Each line of the data should be duplicated precisely.

**RAW DATA**
__________

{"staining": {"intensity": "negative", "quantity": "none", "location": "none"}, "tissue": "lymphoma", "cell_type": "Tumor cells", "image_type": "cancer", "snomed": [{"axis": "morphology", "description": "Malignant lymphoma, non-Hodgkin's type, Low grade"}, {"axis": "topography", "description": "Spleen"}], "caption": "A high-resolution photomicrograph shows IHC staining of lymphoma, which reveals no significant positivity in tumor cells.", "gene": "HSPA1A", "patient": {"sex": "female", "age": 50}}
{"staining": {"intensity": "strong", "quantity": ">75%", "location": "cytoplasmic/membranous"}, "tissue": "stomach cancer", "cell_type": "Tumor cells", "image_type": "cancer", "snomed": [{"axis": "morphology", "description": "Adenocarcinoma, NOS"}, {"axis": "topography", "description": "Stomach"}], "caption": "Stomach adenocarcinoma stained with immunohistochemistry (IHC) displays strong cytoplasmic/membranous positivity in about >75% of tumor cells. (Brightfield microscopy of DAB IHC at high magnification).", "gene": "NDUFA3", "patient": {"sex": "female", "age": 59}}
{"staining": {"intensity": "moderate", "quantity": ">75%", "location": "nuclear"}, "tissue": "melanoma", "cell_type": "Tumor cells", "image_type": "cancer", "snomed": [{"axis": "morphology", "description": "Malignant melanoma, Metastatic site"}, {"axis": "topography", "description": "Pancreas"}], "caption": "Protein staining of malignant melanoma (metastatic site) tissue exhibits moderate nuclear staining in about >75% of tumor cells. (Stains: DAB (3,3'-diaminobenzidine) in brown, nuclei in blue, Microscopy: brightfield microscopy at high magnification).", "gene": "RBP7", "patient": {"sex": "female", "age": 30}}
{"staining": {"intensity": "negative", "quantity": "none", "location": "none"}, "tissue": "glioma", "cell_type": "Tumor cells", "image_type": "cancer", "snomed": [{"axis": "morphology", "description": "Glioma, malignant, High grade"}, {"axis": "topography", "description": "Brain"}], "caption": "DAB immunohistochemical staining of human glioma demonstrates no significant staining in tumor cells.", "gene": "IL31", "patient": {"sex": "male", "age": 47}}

__________

**RESPONSE TO THIS TASK**
{"staining": {"intensity": "negative", "quantity": "none", "location": "none"}, "tissue": "lymphoma", "cell_type": "Tumor cells", "image_type": "cancer", "snomed": [{"axis": "morphology", "description": "Malignant lymphoma, non-Hodgkin's type, Low grade"}, {"axis": "topography", "description": "Spleen"}], "caption": "A high-resolution photomicrograph shows IHC staining of lymphoma, which reveals no significant positivity in tumor cells.", "gene": "HSPA1A", "patient": {"sex": "female", "age": 50}}
{"staining": {"intensity": "strong", "quantity": ">75%", "location": "cytoplasmic/membranous"}, "tissue": "stomach cancer", "cell_type": "Tumor cells", "image_type": "cancer", "snomed": [{"axis": "morphology", "description": "Adenocarcinoma, NOS"}, {"axis": "topography", "description": "Stomach"}], "caption": "Stomach adenocarcinoma stained with immunohistochemistry (IHC) displays strong cytoplasmic/membranous positivity in about >75% of tumor cells. (Brightfield microscopy of DAB IHC at high magnification).", "gene": "NDUFA3", "patient": {"sex": "female", "age": 59}}
{"staining": {"intensity": "moderate", "quantity": ">75%", "location": "nuclear"}, "tissue": "melanoma", "cell_type": "Tumor cells", "image_type": "cancer", "snomed": [{"axis": "morphology", "description": "Malignant melanoma, Metastatic site"}, {"axis": "topography", "description": "Pancreas"}], "caption": "Protein staining of malignant melanoma (metastatic site) tissue exhibits moderate nuclear staining in about >75% of tumor cells. (Stains: DAB (3,3'-diaminobenzidine) in brown, nuclei in blue, Microscopy: brightfield microscopy at high magnification).", "gene": "RBP7", "patient": {"sex": "female", "age": 30}}
{"staining": {"intensity": "negative", "quantity": "none", "location": "none"}, "tissue": "glioma", "cell_type": "Tumor cells", "image_type": "cancer", "snomed": [{"axis": "morphology", "description": "Glioma, malignant, High grade"}, {"axis": "topography", "description": "Brain"}], "caption": "DAB immunohistochemical staining of human glioma demonstrates no significant staining in tumor cells.", "gene": "IL31", "patient": {"sex": "male", "age": 47}}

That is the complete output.